POSITIONING THE CARPET
Carpet is heavy. So get help rolling it up and carrying it. Unroll it in the room where you’ll install it. If you measured and cut properly, the edges of the carpet should curl up about 3 in. at the base of the walls. To adjust the carpet slightly once you’ve unrolled it, lift a corner about waist high. Then, as you stand with one foot on the carpet and one behind it, raise the foot that was on the carpet and, with the side of that foot, kick the carpet sharply. Note: By using the side of your foot, rather than your heel or toe, you’ll be less likely to stretch or tear the carpet.
Many installers don’t cut fill pieces of carpet till they’ve positioned the drop piece and measured from the drop piece to the wall. This allows them to double-check the size of the fill piece(s) needed. As with finish carpentry, "measure twice, cut once” is good advice, especially if the walls aren’t parallel. Once you’ve cut the fill pieces and positioned them next to the edge of the drop piece, go around the perimeter of the floor and loosely notch the carpet where it butts against door jambs and corners, so the carpet will lie flat—but don’t trim the carpet edges yet. First you need to join the carpet sections, using hot – melt seam tape.
Join carpet seams before stretching and trimming the carpet. Correctly installed, hot-melt seams are strong enough to withstand stretching without separating.

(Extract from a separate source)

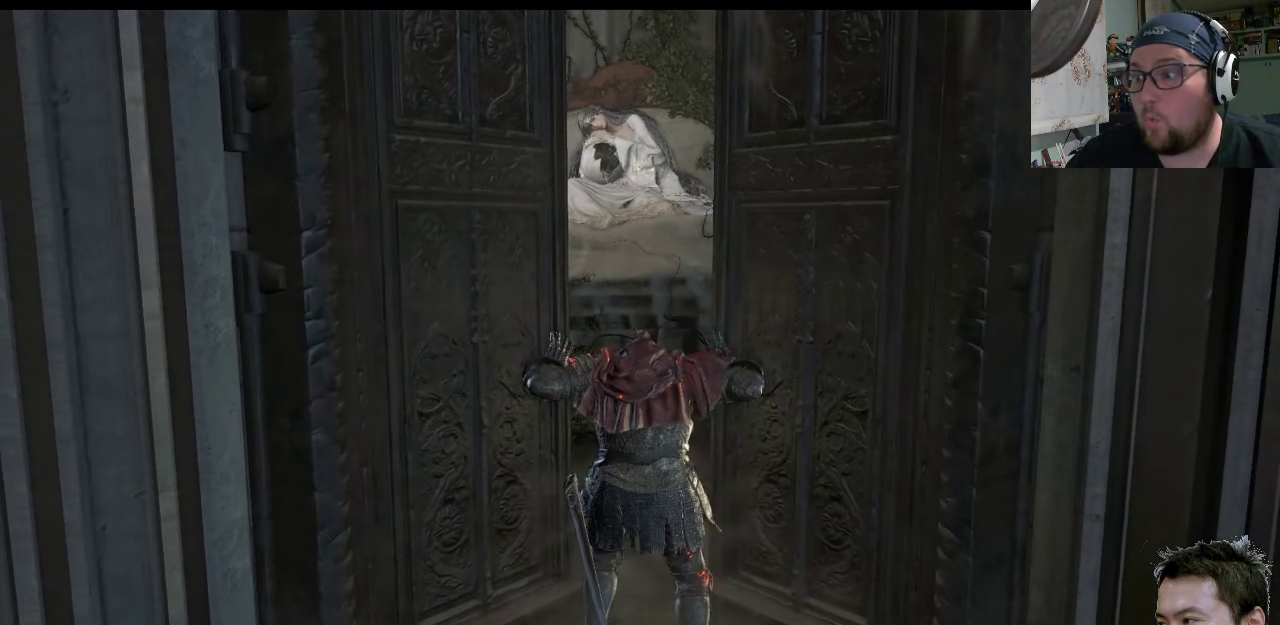
{"buttons": [], "left_stick": "center", "right_stick": "center", "events": []}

Use the knee-kicker to draw the seam edges together. After lining up the carpet sections, roll back one section slightly and slip a piece of hot-melt seam tape under the carpet edge so that the tape will run exactly down the middle of the seam. The tape’s adhesive-coated side should face
up. Plug in the seam iron, and let it heat up. Once it’s hot, place the iron on top of the seam tape at the start of the seam and let the carpet flop down on both sides, covering all but the handle of the iron. Most irons take about 30 seconds to heat the tape at a given point.

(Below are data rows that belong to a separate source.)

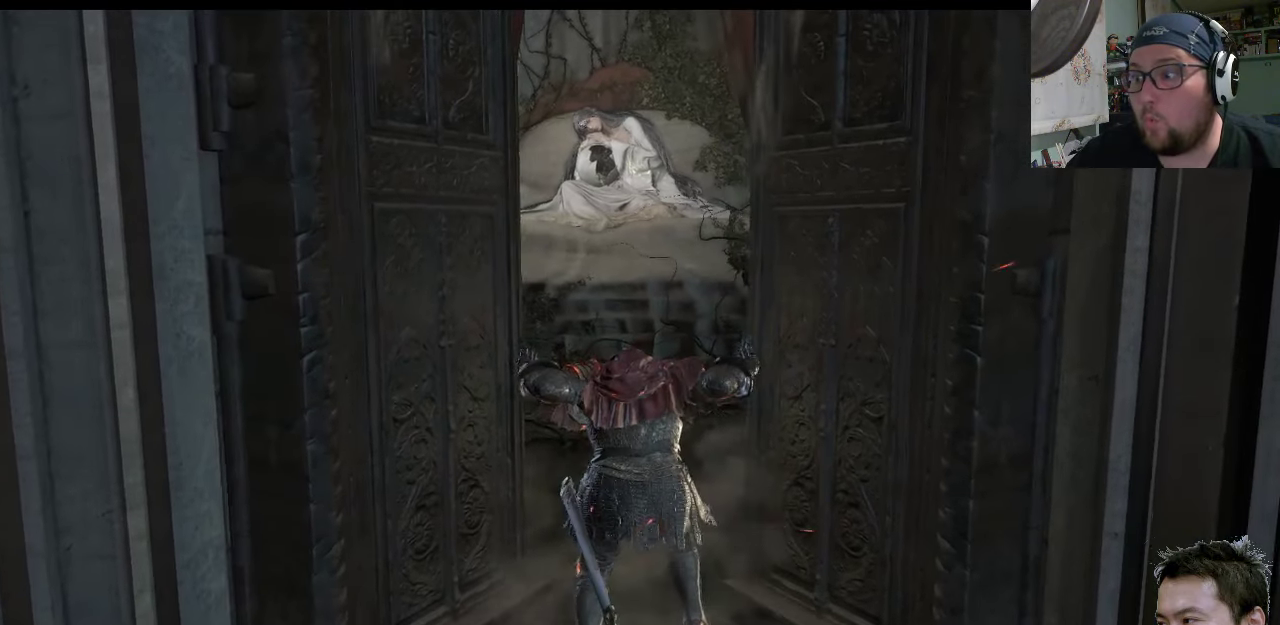
{"buttons": [], "left_stick": "center", "right_stick": "center", "events": []}
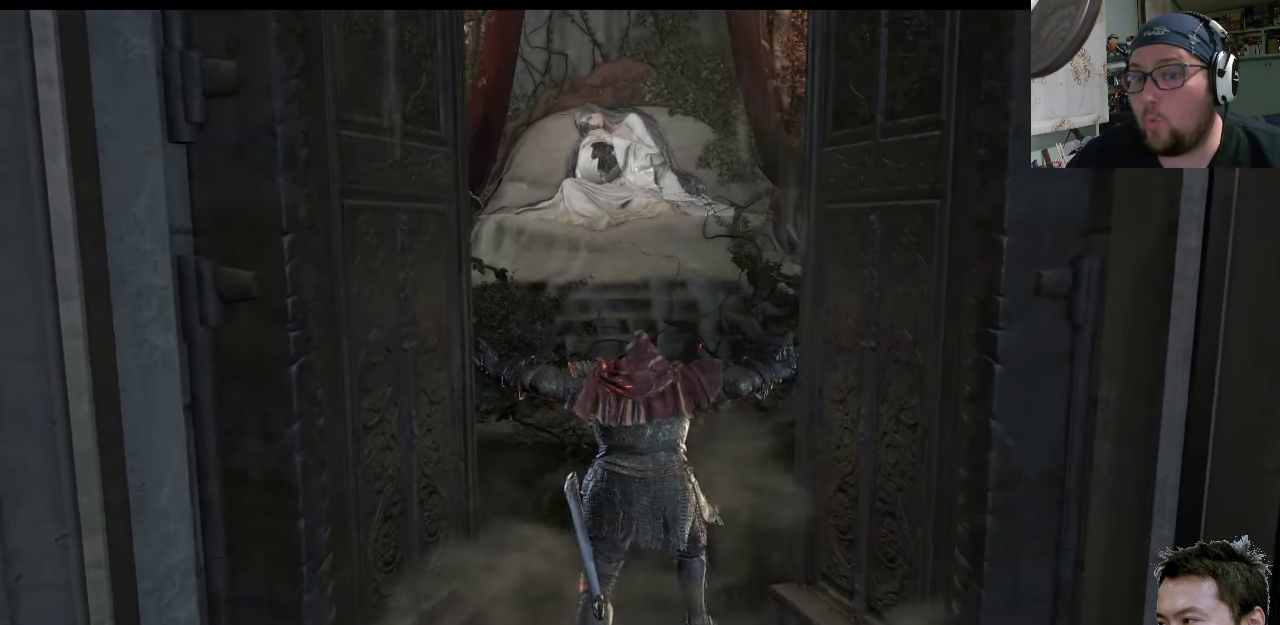
{"buttons": [], "left_stick": "center", "right_stick": "center", "events": []}
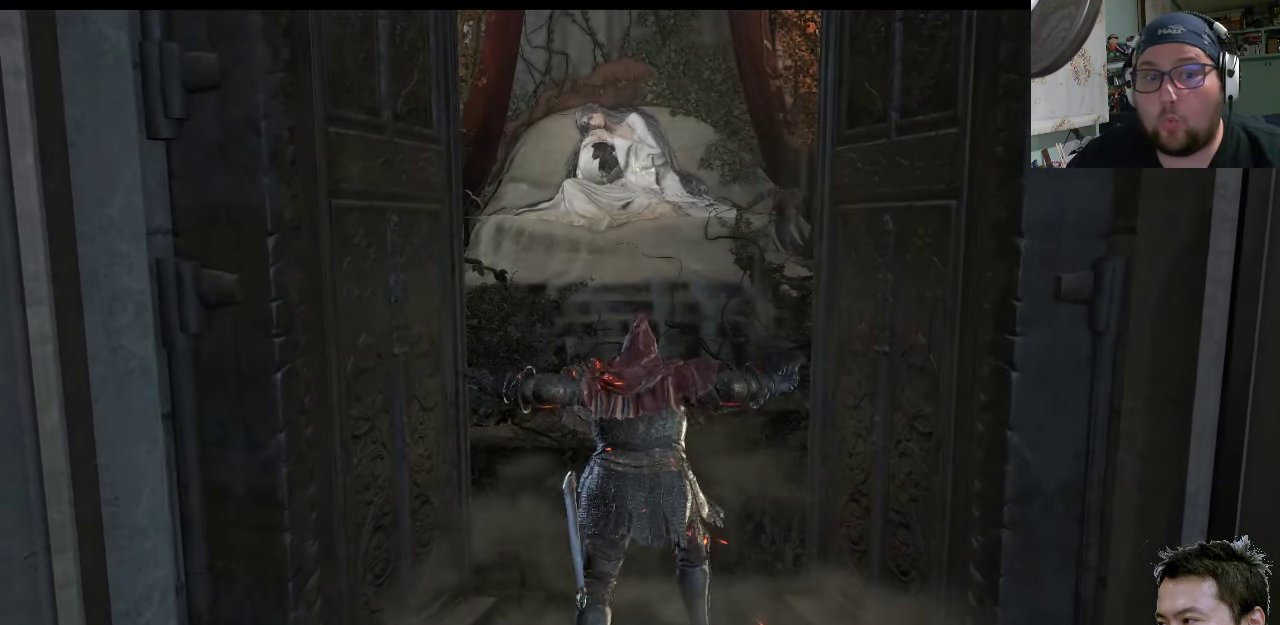
{"buttons": [], "left_stick": "center", "right_stick": "center", "events": []}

Once the adhesive has melted, move the iron farther along the tape. Then use a seam roller to embed the carpet backing in the melted adhesive. This operation isn’t difficult, but you must make sure that carpet edges butt together over the tape, rather than overlap each other. (Back-cutting the
carpets edges slightly with the row runner helps.) If it’s a cut-pile carpet, use a smooth roller to press the carpet backing into the seam tape; if it’s loop-pile carpet, use a star roller. After you roll a section of seam, weight it down as shown in the bottom right photo on p. 511. Continue along the seam—in roughly 12-in. increments—till the whole seam is bonded. Allow the adhesive to cool for 20 minutes to 30 minutes before stretching the carpet.